I've been using the alligator printed ones from dankung for a while without any problems. I've been thinking about buying a bunch from somewhere.

Maybe it's the hole placement instead of the material?


----------



## Tremoside (Jul 17, 2013)

There is a chance the two additional positioning holes are causing problem! I was testing a pouch years ago with larger than usual ventilation holes. The leather was stiff and these holes were placed at the pinch area. It leads to an uneven release. Was so off my thumb was bleeding after shooting them a few hours.


----------



## Northerner (Nov 9, 2010)

Here are a bunch more pics of these bad pouches. They measure 45mm long with a max width of 13mm that reduces to 11mm at the center. Thickness is only .047" or 1.2mm. It is very possible that Chinese MF pouches can look the same in the online pics but not be anywhere close when they arrive. There are good reputable dealers who sell an alligator pattern on a good MF pouch. But I don't think these are them.

The pics below show how flimsy these pouches are. It took no effort to roll one lengthwise, width wise or even both ways into a donut shape. * I'm now starting to think that the extra softness of these particular pouches are to blame for poor the accuracy. * They were fastened to very mild bands so I didn't experience bad stretching but heavy bands might do it. The 1.2mm thickness is far from the 1.5 to 1.8mm that many dealers advertise.


----------



## SJAaz (Apr 30, 2019)

Pebble Shooter said:


> What I have noticed with Chinese ready-made band sets that either come with an ordered slingshot, or if one orders them specifically, is that the bands are mostly tied to the pouch for TTF-style slingshots.
> 
> This is not so great when you use the bands for aiming with the sideways stance on OTT slingshots, but one can at least use them nevertheless.
> 
> ...


I'm trying to figure out exactly what you are saying because I suspect you've solved a problem that I'm having. Can someone break this alignment check down a little?
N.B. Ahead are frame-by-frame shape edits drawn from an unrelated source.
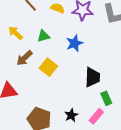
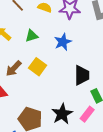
brown arrow: (24, 58) -> (14, 68), moved
black star: (71, 115) -> (62, 114), size x1.5

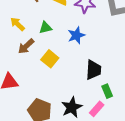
brown arrow: (14, 68) -> (26, 46), moved

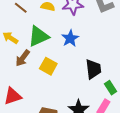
green triangle: (45, 28) -> (38, 36), size x1.6

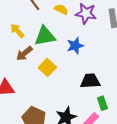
black trapezoid: (93, 69) -> (90, 81), turned -100

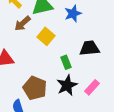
green rectangle: (102, 103) -> (66, 62), moved

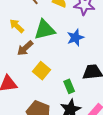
yellow square: (46, 36) -> (41, 71), moved

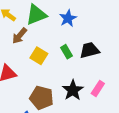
green rectangle: (69, 86) -> (67, 52), moved

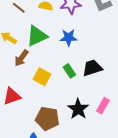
blue star: (68, 18) -> (69, 38), turned 30

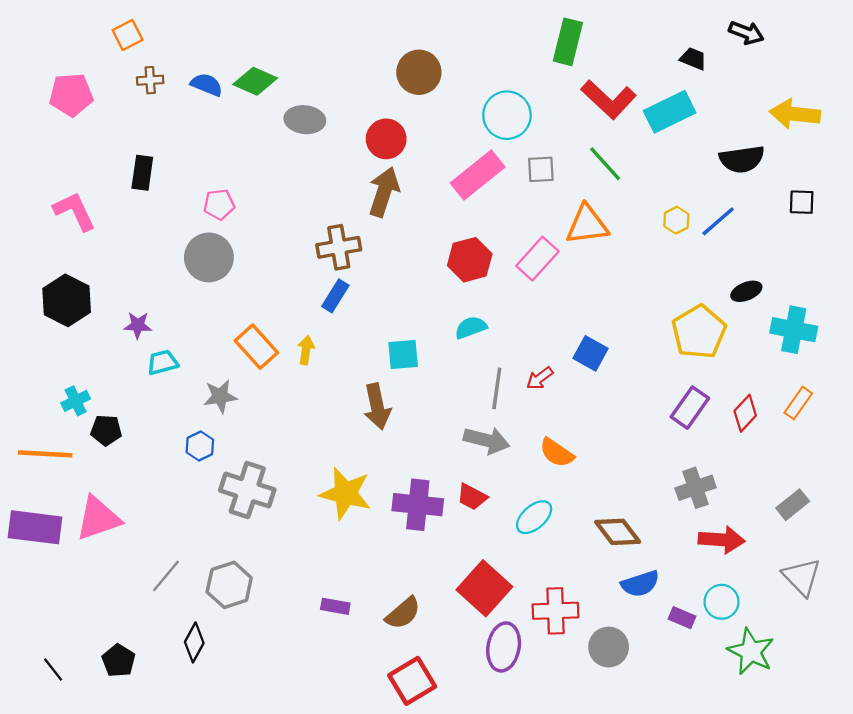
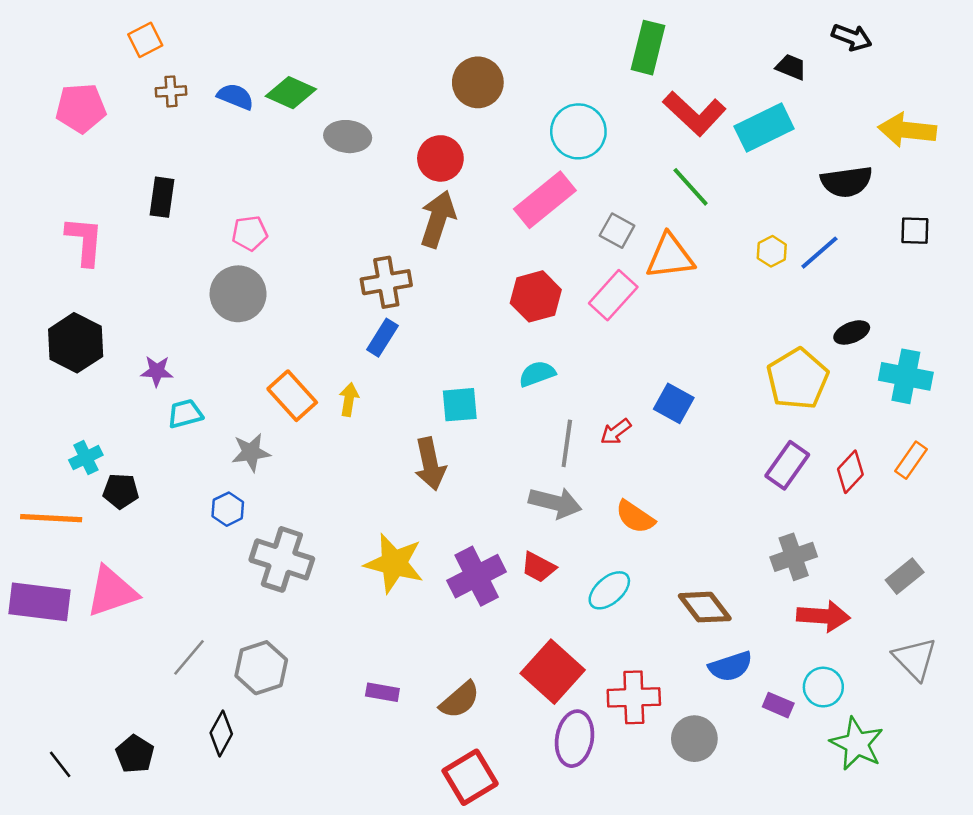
gray square: (541, 169) -> (617, 231), moved, turned 32
pink L-shape: (75, 211) -> (85, 241), turned 30
purple cross: (418, 505) -> (477, 576), turned -33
I think you've put me on to something.


----------



## AKA Forgotten (Jan 26, 2019)

Finally had a chance to dig out my green versions of these and tried your rolling test.

Definitely another one down to reputable suppliers. The Dankung ones rolled, squished and pulled in all directions are excellent and have a nice feel. My others feel more rubbery but still came out pretty good.

Think I will be unable to resist the temptation to band one of Dankung ones up and give them a try. Will certainly look good with the green Precise gen3 0.45 lol


----------



## Northerner (Nov 9, 2010)

AKA Forgotten said:


> Finally had a chance to dig out my green versions of these and tried your rolling test.
> 
> Definitely another one down to reputable suppliers. The Dankung ones rolled, squished and pulled in all directions are excellent and have a nice feel. My others feel more rubbery but still came out pretty good.
> 
> Think I will be unable to resist the temptation to band one of Dankung ones up and give them a try. Will certainly look good with the green Precise gen3 0.45 lol


I'm looking forward to hearing how they work for you. Hopefully the DKs are thicker and a bit stiffer than these 1.2 mm pouches. I saw some ads for other alligator pattern pouches with thicker material. GZK always states a good thickness (1.6 - 1.8 mm). DK has quite a few pouches that advertise as 2.0 mm thickness.

I have a couple of those DK "Green Ghost" pouches waiting as a gift for my next order. Try testing them with some 8mm or 5/16" ammo. My cheapo AliEx gators worked well with the 1/4". They also did okay for a while with the 5/16". I'm thinking that after a short bit of shooting the pouch softened up to the point that the edge rolled over when shooting the 5/16". The pouch also felt like it was grabbing onto my skin at release. This is the first pouch style I have had grief with.


----------



## skropi (Mar 22, 2018)

That's why I am loyal to warrior pouches ????


----------